= WHAT IS REQUIRED =
Omit all pictures, then print the entries exactly.

Extracted records:
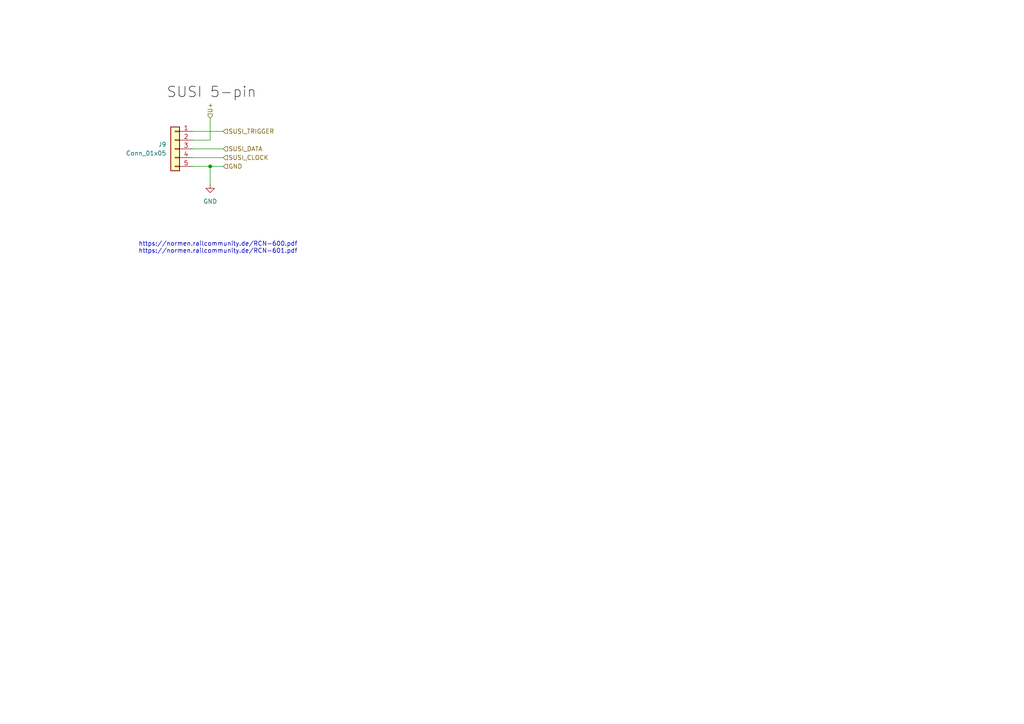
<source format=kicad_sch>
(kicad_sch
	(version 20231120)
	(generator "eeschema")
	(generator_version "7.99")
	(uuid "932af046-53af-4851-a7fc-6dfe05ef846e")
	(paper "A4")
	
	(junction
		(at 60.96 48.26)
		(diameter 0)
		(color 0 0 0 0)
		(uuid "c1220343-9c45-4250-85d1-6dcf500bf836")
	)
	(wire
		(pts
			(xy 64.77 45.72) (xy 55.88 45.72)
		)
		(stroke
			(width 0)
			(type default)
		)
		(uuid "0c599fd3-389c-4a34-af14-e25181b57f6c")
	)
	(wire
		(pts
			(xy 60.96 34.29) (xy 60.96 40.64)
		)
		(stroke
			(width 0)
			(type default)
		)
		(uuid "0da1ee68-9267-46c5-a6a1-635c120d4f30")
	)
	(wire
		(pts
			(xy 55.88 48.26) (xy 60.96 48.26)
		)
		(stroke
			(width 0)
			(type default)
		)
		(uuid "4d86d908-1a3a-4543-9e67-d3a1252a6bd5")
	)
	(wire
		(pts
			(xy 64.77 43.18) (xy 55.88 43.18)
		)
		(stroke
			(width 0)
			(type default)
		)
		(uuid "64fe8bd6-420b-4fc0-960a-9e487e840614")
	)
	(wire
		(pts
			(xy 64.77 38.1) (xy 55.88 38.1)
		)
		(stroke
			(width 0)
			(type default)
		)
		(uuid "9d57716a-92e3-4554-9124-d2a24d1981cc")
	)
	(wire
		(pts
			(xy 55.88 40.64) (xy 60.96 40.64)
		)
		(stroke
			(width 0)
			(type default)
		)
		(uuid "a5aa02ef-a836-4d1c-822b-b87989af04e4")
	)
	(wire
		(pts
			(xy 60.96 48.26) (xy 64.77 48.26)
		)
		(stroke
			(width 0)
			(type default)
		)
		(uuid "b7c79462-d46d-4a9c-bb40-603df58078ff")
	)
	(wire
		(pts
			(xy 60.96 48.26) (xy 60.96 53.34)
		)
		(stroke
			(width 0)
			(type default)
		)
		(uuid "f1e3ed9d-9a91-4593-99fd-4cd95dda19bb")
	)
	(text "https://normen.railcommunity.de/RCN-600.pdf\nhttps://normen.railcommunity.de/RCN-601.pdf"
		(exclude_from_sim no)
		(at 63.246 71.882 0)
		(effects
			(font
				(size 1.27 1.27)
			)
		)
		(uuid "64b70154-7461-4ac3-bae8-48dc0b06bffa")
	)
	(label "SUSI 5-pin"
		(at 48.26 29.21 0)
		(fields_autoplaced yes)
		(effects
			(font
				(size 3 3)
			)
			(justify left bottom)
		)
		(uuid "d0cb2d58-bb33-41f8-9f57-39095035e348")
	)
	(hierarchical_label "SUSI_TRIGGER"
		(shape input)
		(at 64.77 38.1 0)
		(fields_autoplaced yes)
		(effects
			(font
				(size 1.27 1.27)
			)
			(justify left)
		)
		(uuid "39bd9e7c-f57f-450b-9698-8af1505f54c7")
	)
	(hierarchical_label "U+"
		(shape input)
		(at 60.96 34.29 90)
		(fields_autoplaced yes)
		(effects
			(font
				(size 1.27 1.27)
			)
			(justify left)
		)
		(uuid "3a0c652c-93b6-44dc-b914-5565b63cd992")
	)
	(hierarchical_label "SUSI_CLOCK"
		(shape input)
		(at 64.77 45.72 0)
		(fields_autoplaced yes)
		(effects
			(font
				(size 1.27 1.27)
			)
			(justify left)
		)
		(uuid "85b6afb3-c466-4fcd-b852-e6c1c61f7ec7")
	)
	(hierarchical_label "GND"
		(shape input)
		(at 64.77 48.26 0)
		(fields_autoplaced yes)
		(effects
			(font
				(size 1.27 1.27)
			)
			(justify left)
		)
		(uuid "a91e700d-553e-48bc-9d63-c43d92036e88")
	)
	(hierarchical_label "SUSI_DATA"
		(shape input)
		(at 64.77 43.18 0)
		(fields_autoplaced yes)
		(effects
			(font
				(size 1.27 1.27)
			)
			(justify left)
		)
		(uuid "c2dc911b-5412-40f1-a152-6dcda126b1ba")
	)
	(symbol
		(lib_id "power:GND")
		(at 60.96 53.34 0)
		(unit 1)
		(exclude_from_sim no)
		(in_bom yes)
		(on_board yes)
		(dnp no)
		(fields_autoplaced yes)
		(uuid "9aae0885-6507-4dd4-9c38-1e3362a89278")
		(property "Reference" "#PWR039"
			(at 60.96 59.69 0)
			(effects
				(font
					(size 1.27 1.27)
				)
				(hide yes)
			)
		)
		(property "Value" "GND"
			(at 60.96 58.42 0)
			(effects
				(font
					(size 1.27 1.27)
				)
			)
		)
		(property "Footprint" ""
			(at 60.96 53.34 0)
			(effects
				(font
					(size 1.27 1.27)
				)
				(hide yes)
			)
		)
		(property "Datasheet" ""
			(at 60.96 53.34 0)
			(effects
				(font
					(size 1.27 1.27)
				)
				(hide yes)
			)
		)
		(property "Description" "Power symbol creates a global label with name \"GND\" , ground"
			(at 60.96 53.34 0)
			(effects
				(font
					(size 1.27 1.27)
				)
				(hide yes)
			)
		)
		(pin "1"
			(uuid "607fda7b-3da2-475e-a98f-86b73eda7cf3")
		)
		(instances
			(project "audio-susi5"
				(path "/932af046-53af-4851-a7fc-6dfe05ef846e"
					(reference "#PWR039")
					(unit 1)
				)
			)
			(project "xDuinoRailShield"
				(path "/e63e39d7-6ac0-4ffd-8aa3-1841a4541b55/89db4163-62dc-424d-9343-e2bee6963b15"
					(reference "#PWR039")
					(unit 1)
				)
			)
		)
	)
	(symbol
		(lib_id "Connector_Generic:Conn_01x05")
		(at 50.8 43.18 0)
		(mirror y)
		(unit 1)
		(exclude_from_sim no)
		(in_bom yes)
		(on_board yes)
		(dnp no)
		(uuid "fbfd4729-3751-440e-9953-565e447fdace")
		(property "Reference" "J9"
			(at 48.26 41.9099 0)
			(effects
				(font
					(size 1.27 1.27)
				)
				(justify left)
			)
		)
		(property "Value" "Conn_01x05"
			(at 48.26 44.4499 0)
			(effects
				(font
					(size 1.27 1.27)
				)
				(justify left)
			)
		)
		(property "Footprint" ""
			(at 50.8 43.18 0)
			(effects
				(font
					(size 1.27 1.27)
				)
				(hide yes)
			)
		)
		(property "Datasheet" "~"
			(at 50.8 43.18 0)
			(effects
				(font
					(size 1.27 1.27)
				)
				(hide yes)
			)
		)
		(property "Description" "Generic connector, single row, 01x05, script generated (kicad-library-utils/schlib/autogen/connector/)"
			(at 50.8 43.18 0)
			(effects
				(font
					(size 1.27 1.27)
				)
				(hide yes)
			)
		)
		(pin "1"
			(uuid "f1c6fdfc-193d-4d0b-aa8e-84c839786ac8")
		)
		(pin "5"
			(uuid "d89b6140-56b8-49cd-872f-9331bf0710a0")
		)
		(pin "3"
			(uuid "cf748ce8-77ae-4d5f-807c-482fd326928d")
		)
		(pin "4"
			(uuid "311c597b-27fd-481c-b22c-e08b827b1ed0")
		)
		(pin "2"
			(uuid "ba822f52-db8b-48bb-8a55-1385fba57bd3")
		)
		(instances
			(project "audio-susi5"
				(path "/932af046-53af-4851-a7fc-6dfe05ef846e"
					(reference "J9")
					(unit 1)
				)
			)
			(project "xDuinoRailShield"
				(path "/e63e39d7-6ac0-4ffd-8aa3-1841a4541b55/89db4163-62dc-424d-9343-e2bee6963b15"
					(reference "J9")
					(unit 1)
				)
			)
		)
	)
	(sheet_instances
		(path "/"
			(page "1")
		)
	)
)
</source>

= ANSWER TO THIS EXERCISE =
<source format=kicad_sch>
(kicad_sch
	(version 20231120)
	(generator "eeschema")
	(generator_version "7.99")
	(uuid "932af046-53af-4851-a7fc-6dfe05ef846e")
	(paper "A4")
	
	(junction
		(at 60.96 48.26)
		(diameter 0)
		(color 0 0 0 0)
		(uuid "c1220343-9c45-4250-85d1-6dcf500bf836")
	)
	(wire
		(pts
			(xy 64.77 45.72) (xy 55.88 45.72)
		)
		(stroke
			(width 0)
			(type default)
		)
		(uuid "0c599fd3-389c-4a34-af14-e25181b57f6c")
	)
	(wire
		(pts
			(xy 60.96 34.29) (xy 60.96 40.64)
		)
		(stroke
			(width 0)
			(type default)
		)
		(uuid "0da1ee68-9267-46c5-a6a1-635c120d4f30")
	)
	(wire
		(pts
			(xy 55.88 48.26) (xy 60.96 48.26)
		)
		(stroke
			(width 0)
			(type default)
		)
		(uuid "4d86d908-1a3a-4543-9e67-d3a1252a6bd5")
	)
	(wire
		(pts
			(xy 64.77 43.18) (xy 55.88 43.18)
		)
		(stroke
			(width 0)
			(type default)
		)
		(uuid "64fe8bd6-420b-4fc0-960a-9e487e840614")
	)
	(wire
		(pts
			(xy 64.77 38.1) (xy 55.88 38.1)
		)
		(stroke
			(width 0)
			(type default)
		)
		(uuid "9d57716a-92e3-4554-9124-d2a24d1981cc")
	)
	(wire
		(pts
			(xy 55.88 40.64) (xy 60.96 40.64)
		)
		(stroke
			(width 0)
			(type default)
		)
		(uuid "a5aa02ef-a836-4d1c-822b-b87989af04e4")
	)
	(wire
		(pts
			(xy 60.96 48.26) (xy 64.77 48.26)
		)
		(stroke
			(width 0)
			(type default)
		)
		(uuid "b7c79462-d46d-4a9c-bb40-603df58078ff")
	)
	(wire
		(pts
			(xy 60.96 48.26) (xy 60.96 53.34)
		)
		(stroke
			(width 0)
			(type default)
		)
		(uuid "f1e3ed9d-9a91-4593-99fd-4cd95dda19bb")
	)
	(text "https://normen.railcommunity.de/RCN-600.pdf\nhttps://normen.railcommunity.de/RCN-601.pdf"
		(exclude_from_sim no)
		(at 63.246 71.882 0)
		(effects
			(font
				(size 1.27 1.27)
			)
		)
		(uuid "64b70154-7461-4ac3-bae8-48dc0b06bffa")
	)
	(label "SUSI 5-pin"
		(at 48.26 29.21 0)
		(fields_autoplaced yes)
		(effects
			(font
				(size 3 3)
			)
			(justify left bottom)
		)
		(uuid "d0cb2d58-bb33-41f8-9f57-39095035e348")
	)
	(hierarchical_label "SUSI_TRIGGER"
		(shape input)
		(at 64.77 38.1 0)
		(fields_autoplaced yes)
		(effects
			(font
				(size 1.27 1.27)
			)
			(justify left)
		)
		(uuid "39bd9e7c-f57f-450b-9698-8af1505f54c7")
	)
	(hierarchical_label "U+"
		(shape input)
		(at 60.96 34.29 90)
		(fields_autoplaced yes)
		(effects
			(font
				(size 1.27 1.27)
			)
			(justify left)
		)
		(uuid "3a0c652c-93b6-44dc-b914-5565b63cd992")
	)
	(hierarchical_label "SUSI_CLOCK"
		(shape input)
		(at 64.77 45.72 0)
		(fields_autoplaced yes)
		(effects
			(font
				(size 1.27 1.27)
			)
			(justify left)
		)
		(uuid "85b6afb3-c466-4fcd-b852-e6c1c61f7ec7")
	)
	(hierarchical_label "GND"
		(shape input)
		(at 64.77 48.26 0)
		(fields_autoplaced yes)
		(effects
			(font
				(size 1.27 1.27)
			)
			(justify left)
		)
		(uuid "a91e700d-553e-48bc-9d63-c43d92036e88")
	)
	(hierarchical_label "SUSI_DATA"
		(shape input)
		(at 64.77 43.18 0)
		(fields_autoplaced yes)
		(effects
			(font
				(size 1.27 1.27)
			)
			(justify left)
		)
		(uuid "c2dc911b-5412-40f1-a152-6dcda126b1ba")
	)
	(symbol
		(lib_id "power:GND")
		(at 60.96 53.34 0)
		(unit 1)
		(exclude_from_sim no)
		(in_bom yes)
		(on_board yes)
		(dnp no)
		(fields_autoplaced yes)
		(uuid "9aae0885-6507-4dd4-9c38-1e3362a89278")
		(property "Reference" "#PWR039"
			(at 60.96 59.69 0)
			(effects
				(font
					(size 1.27 1.27)
				)
				(hide yes)
			)
		)
		(property "Value" "GND"
			(at 60.96 58.42 0)
			(effects
				(font
					(size 1.27 1.27)
				)
			)
		)
		(property "Footprint" ""
			(at 60.96 53.34 0)
			(effects
				(font
					(size 1.27 1.27)
				)
				(hide yes)
			)
		)
		(property "Datasheet" ""
			(at 60.96 53.34 0)
			(effects
				(font
					(size 1.27 1.27)
				)
				(hide yes)
			)
		)
		(property "Description" "Power symbol creates a global label with name \"GND\" , ground"
			(at 60.96 53.34 0)
			(effects
				(font
					(size 1.27 1.27)
				)
				(hide yes)
			)
		)
		(pin "1"
			(uuid "607fda7b-3da2-475e-a98f-86b73eda7cf3")
		)
		(instances
			(project "audio-susi5"
				(path "/932af046-53af-4851-a7fc-6dfe05ef846e"
					(reference "#PWR039")
					(unit 1)
				)
			)
			(project "xDuinoRailShield"
				(path "/e63e39d7-6ac0-4ffd-8aa3-1841a4541b55/89db4163-62dc-424d-9343-e2bee6963b15"
					(reference "#PWR039")
					(unit 1)
				)
			)
		)
	)
	(symbol
		(lib_id "Connector_Generic:Conn_01x05")
		(at 50.8 43.18 0)
		(mirror y)
		(unit 1)
		(exclude_from_sim no)
		(in_bom yes)
		(on_board yes)
		(dnp no)
		(uuid "fbfd4729-3751-440e-9953-565e447fdace")
		(property "Reference" "J9"
			(at 48.26 41.9099 0)
			(effects
				(font
					(size 1.27 1.27)
				)
				(justify left)
			)
		)
		(property "Value" "Conn_01x05"
			(at 48.26 44.4499 0)
			(effects
				(font
					(size 1.27 1.27)
				)
				(justify left)
			)
		)
		(property "Footprint" ""
			(at 50.8 43.18 0)
			(effects
				(font
					(size 1.27 1.27)
				)
				(hide yes)
			)
		)
		(property "Datasheet" "~"
			(at 50.8 43.18 0)
			(effects
				(font
					(size 1.27 1.27)
				)
				(hide yes)
			)
		)
		(property "Description" "Generic connector, single row, 01x05, script generated (kicad-library-utils/schlib/autogen/connector/)"
			(at 50.8 43.18 0)
			(effects
				(font
					(size 1.27 1.27)
				)
				(hide yes)
			)
		)
		(pin "1"
			(uuid "f1c6fdfc-193d-4d0b-aa8e-84c839786ac8")
		)
		(pin "5"
			(uuid "d89b6140-56b8-49cd-872f-9331bf0710a0")
		)
		(pin "3"
			(uuid "cf748ce8-77ae-4d5f-807c-482fd326928d")
		)
		(pin "4"
			(uuid "311c597b-27fd-481c-b22c-e08b827b1ed0")
		)
		(pin "2"
			(uuid "ba822f52-db8b-48bb-8a55-1385fba57bd3")
		)
		(instances
			(project "audio-susi5"
				(path "/932af046-53af-4851-a7fc-6dfe05ef846e"
					(reference "J9")
					(unit 1)
				)
			)
			(project "xDuinoRailShield"
				(path "/e63e39d7-6ac0-4ffd-8aa3-1841a4541b55/89db4163-62dc-424d-9343-e2bee6963b15"
					(reference "J9")
					(unit 1)
				)
			)
		)
	)
	(sheet_instances
		(path "/"
			(page "1")
		)
	)
)
</source>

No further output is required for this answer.